D. Bridge, Rimkus Consulting Group Inc., Houston, TX; M. Krotenberg, Rimkus Consulting Group Inc., Phoenix, AZ; M. Wiseman, Houston Baptist University, Houston, TX.
Total fungi in settled dust on indoor carpeting has been considered as a measure of fungal contamination. The most commonly used metric for expressing the relative amount of fungi in settled dust is colony forming units per collected dust mass (CFU/g). However, collecting a sufficient amount of dust is required. When the mass of dust collected is below the laboratory detection limit, the data cannot be reliably compared to published guidelines/recommendations regarding contamination. As a result, we evaluated the relationship between fungal levels in carpeting as expressed in CFU/g (mass) and CFU/cm2 (area). The relationship between CFU/g and CFU/cm2 was analyzed for two independent sets of carpet dust samples. Samples were collected from non-water-damaged and water-damaged carpeting using open-face and closed-face cassette sampling methods. The results indicate that fungal loading expressed as CFU/g was well correlated with results expressed as CFU/cm2 (R2 = 0.90). The open-face method (R2 = 0.81) correlated similarly to the closed-face method (R2 = 0.93). There was virtually no relationship between collected dust mass and CFU (R2 = 0.05) or sample area and CFU (R2 = 0.17).

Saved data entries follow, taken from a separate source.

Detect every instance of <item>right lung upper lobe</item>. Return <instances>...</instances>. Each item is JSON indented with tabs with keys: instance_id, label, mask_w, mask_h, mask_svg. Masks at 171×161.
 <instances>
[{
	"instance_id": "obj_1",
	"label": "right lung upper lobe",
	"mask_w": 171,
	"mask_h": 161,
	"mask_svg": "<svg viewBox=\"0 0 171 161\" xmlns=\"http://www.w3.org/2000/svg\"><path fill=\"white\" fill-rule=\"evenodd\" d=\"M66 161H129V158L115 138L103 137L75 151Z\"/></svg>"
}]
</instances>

H. Neill, 1Source Safety and Health Inc., Exton, PA; W. Tang, QLAB, Cherry Hill, NJ.
The traditional culture method for analyzing culturable fungi requires six to seven days. Sometimes it is not very useful for indoor fungal sampling because of the incubation time required. A new method has been developed to obtain viable fungal count in 24 to 48 hours with limited or no identification. The samples were extracted from collection media and then diluted or concentrated to proper concentrations. The suspensions were then inoculated onto fungal culture media. After 24 to 48 hr, germination of spores or the formation of microcolonies of yeasts was observed under microscope. Viable spores were counted with limited or no identification. The numbers from the rapid method and traditional culture method show good correlation, and the difference can be as low as less than one order of magnitude. Some limitations includes interference from high amounts of debris in surface and bulk samples, desiccation of airborne spores collected on filter membranes, inhibition from biocides, slow growing species, and limited identifications.